THE DATA:
···
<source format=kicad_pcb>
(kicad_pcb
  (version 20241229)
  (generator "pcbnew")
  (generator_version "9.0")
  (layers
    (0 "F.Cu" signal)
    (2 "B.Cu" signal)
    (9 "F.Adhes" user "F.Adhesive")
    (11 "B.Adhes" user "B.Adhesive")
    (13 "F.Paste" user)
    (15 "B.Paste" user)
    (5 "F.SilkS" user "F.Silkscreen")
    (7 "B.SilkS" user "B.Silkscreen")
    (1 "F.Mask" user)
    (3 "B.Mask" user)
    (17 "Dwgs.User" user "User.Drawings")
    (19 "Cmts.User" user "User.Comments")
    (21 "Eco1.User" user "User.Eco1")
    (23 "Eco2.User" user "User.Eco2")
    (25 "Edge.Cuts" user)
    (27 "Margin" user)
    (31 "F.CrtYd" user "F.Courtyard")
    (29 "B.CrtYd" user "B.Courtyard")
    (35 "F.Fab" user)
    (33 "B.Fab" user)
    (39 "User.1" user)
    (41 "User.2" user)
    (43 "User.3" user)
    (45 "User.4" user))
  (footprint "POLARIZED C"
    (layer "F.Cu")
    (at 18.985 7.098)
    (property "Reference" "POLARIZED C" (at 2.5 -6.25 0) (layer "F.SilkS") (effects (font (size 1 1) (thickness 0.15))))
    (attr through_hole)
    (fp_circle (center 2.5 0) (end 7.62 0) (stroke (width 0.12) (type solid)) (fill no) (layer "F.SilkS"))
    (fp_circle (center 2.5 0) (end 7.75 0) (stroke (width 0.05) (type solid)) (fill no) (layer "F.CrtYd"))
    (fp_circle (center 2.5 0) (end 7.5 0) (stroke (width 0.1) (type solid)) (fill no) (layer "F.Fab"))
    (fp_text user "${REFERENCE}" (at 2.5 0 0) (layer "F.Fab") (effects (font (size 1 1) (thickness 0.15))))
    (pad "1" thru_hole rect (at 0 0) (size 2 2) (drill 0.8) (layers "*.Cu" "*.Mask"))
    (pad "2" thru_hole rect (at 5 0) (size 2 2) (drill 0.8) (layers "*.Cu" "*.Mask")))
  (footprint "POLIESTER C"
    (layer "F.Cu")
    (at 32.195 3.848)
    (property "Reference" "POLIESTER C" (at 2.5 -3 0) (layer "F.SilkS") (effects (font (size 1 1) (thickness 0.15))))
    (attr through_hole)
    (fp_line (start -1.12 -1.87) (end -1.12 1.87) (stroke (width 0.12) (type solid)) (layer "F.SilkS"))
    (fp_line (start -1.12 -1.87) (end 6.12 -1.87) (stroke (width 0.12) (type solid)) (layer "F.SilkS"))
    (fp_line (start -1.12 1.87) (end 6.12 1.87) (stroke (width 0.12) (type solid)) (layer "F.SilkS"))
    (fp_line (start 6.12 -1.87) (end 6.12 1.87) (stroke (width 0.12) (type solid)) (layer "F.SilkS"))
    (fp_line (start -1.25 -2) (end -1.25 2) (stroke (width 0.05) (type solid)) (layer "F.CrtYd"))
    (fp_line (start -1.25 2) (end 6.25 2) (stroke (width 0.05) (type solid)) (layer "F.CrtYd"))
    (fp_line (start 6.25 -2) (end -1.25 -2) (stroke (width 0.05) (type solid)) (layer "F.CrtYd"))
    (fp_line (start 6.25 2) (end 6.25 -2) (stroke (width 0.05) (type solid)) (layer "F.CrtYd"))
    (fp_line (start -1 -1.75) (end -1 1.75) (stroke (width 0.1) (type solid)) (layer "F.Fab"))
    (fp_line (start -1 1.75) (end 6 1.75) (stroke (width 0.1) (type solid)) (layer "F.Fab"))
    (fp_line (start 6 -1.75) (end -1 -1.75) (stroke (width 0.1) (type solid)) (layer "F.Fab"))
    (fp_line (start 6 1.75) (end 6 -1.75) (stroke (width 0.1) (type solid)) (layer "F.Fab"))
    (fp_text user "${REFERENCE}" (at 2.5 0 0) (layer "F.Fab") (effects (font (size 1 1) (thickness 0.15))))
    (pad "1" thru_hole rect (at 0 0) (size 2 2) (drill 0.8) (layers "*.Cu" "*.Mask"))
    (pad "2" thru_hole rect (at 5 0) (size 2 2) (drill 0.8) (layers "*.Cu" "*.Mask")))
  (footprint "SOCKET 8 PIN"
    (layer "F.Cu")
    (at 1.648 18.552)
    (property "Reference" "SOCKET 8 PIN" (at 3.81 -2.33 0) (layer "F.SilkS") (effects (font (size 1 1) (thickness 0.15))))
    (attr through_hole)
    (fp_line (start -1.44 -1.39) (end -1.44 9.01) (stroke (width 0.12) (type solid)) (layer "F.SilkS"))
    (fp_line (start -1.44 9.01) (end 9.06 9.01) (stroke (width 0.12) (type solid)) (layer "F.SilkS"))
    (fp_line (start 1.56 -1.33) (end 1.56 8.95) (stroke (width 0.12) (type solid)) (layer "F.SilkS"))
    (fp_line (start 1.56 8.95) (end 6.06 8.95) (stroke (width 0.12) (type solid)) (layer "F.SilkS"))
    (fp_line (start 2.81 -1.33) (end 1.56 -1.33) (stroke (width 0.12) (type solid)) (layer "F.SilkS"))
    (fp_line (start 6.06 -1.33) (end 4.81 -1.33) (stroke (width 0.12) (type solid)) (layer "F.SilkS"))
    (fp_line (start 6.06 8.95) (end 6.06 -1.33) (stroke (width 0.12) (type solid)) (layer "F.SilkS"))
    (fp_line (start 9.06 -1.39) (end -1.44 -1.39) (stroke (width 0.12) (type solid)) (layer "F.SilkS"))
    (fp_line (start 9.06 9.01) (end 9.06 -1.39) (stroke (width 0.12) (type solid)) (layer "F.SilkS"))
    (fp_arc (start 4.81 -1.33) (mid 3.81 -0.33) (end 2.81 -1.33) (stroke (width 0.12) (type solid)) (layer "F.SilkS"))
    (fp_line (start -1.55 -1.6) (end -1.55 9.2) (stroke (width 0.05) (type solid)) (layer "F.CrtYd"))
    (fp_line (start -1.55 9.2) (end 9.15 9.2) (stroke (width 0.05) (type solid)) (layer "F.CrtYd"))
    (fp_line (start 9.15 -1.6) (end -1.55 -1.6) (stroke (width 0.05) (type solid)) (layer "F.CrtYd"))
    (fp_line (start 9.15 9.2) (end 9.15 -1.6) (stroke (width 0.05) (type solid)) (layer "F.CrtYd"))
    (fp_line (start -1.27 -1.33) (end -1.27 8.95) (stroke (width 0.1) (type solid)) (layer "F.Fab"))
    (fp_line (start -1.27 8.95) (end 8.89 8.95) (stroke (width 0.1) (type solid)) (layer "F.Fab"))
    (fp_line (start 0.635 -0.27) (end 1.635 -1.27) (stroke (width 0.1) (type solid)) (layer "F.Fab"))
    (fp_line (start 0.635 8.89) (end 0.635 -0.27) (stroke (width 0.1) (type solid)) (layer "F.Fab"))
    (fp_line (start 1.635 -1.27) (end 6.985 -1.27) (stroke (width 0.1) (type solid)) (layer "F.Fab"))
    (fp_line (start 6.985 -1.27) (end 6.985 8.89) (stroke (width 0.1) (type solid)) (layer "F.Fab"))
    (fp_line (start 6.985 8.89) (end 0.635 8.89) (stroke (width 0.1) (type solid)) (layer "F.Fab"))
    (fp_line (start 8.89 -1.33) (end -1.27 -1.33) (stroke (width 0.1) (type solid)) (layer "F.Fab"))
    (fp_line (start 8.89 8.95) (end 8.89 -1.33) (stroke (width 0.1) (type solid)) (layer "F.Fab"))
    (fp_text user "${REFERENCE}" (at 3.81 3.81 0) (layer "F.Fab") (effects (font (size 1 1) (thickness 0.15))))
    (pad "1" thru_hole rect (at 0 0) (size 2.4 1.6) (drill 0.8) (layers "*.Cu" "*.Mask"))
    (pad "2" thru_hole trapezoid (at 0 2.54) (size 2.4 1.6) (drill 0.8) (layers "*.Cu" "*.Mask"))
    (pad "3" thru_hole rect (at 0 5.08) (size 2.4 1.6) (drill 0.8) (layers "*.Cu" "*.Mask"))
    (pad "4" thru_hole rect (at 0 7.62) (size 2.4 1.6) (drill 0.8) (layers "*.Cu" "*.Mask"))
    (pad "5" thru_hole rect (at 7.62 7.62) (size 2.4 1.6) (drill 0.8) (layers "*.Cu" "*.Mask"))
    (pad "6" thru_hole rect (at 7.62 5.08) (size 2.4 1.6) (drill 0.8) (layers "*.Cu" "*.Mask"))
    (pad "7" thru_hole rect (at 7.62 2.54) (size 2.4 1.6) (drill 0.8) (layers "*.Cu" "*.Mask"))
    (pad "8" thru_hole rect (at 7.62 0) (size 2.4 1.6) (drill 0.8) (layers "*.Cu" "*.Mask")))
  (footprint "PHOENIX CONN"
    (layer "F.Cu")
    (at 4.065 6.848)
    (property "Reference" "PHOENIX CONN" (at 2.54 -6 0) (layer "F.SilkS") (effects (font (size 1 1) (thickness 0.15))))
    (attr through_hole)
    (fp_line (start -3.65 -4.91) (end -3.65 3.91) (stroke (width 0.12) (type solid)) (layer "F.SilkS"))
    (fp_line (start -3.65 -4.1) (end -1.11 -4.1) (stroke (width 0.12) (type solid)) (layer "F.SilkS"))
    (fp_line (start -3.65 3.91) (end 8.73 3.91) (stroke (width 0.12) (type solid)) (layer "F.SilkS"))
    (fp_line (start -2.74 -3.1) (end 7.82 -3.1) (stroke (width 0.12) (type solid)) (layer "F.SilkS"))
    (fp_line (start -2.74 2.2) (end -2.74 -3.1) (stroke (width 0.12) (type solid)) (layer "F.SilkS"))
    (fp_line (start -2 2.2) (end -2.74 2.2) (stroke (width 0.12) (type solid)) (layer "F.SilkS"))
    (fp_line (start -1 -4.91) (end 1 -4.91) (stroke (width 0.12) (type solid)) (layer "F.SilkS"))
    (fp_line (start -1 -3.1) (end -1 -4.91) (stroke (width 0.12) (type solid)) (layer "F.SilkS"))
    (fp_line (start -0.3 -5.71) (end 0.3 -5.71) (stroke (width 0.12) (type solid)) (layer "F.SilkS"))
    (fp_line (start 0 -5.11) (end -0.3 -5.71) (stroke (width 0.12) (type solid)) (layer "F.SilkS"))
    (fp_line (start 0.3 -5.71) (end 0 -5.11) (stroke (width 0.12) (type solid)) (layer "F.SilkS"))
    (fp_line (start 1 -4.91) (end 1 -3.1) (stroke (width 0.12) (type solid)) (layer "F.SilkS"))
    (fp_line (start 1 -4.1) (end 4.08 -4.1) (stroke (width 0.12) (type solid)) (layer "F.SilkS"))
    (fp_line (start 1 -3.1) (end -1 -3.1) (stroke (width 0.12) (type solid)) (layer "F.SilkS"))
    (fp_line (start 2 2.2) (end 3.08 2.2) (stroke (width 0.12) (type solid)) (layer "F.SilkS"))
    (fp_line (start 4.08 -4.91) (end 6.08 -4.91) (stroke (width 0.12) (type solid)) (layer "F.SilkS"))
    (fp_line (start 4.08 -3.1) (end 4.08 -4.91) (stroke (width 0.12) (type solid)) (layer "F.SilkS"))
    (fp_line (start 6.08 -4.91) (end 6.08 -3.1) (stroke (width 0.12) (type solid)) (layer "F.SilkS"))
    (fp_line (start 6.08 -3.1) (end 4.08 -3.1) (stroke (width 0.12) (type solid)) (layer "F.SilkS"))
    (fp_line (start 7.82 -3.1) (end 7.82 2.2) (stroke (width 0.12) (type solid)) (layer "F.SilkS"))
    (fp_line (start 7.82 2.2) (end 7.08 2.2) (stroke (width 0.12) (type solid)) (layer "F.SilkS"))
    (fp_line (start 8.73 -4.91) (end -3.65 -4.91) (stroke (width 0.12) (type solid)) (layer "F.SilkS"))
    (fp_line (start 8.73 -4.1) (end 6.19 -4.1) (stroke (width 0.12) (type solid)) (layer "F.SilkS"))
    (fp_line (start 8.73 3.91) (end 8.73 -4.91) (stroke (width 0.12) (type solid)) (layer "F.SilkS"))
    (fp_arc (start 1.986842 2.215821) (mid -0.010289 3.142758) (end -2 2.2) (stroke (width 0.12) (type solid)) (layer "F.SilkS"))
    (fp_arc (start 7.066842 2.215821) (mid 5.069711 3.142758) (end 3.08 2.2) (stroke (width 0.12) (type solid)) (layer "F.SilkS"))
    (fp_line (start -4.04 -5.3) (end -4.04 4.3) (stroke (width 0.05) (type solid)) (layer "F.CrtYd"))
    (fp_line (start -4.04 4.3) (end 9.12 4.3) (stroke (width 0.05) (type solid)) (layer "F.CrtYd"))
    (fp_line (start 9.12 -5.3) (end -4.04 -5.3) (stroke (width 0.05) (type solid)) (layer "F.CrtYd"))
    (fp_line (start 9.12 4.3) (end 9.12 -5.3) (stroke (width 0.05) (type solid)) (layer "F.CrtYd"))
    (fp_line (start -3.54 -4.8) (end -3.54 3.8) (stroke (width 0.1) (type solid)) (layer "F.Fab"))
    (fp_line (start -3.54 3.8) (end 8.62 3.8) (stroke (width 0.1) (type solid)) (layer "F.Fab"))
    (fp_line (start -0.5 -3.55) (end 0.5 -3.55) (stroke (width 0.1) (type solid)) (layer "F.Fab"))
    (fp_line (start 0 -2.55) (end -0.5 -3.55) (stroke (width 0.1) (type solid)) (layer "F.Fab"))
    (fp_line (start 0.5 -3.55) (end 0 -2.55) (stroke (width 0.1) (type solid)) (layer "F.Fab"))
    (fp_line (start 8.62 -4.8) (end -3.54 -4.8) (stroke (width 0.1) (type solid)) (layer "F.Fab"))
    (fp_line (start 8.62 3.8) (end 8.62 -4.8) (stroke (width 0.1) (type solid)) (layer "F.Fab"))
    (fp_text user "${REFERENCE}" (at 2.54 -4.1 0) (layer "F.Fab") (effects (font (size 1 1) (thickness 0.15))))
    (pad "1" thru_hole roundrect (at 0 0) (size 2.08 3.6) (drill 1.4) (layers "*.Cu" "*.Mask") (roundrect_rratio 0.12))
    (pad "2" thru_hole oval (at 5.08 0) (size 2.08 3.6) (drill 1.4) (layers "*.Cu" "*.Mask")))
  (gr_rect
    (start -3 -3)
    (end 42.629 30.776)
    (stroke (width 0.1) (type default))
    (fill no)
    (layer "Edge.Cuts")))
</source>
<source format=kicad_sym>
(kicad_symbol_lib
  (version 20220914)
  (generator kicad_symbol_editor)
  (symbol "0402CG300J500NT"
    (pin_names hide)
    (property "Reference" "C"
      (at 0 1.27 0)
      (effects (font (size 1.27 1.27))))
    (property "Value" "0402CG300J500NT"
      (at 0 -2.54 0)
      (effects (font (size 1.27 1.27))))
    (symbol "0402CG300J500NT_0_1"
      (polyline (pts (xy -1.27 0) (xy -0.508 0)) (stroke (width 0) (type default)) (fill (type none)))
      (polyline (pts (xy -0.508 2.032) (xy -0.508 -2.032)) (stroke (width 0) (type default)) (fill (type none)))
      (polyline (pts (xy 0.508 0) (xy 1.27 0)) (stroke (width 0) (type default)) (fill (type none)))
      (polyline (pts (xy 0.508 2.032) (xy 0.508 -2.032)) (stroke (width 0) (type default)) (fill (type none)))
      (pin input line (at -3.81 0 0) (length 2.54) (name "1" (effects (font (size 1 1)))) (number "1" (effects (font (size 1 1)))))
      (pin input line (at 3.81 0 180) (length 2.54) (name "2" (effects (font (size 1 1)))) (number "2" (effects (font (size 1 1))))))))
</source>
···
TASK ITEM: The required output is every line above from the one with "(fp_line (start -0.5" down to the one with "(fp_line (start 8.62 3.8)", restated word for word, ends included.

FINISHED TASK:
    (fp_line (start -0.5 -3.55) (end 0.5 -3.55) (stroke (width 0.1) (type solid)) (layer "F.Fab"))
    (fp_line (start 0 -2.55) (end -0.5 -3.55) (stroke (width 0.1) (type solid)) (layer "F.Fab"))
    (fp_line (start 0.5 -3.55) (end 0 -2.55) (stroke (width 0.1) (type solid)) (layer "F.Fab"))
    (fp_line (start 8.62 -4.8) (end -3.54 -4.8) (stroke (width 0.1) (type solid)) (layer "F.Fab"))
    (fp_line (start 8.62 3.8) (end 8.62 -4.8) (stroke (width 0.1) (type solid)) (layer "F.Fab"))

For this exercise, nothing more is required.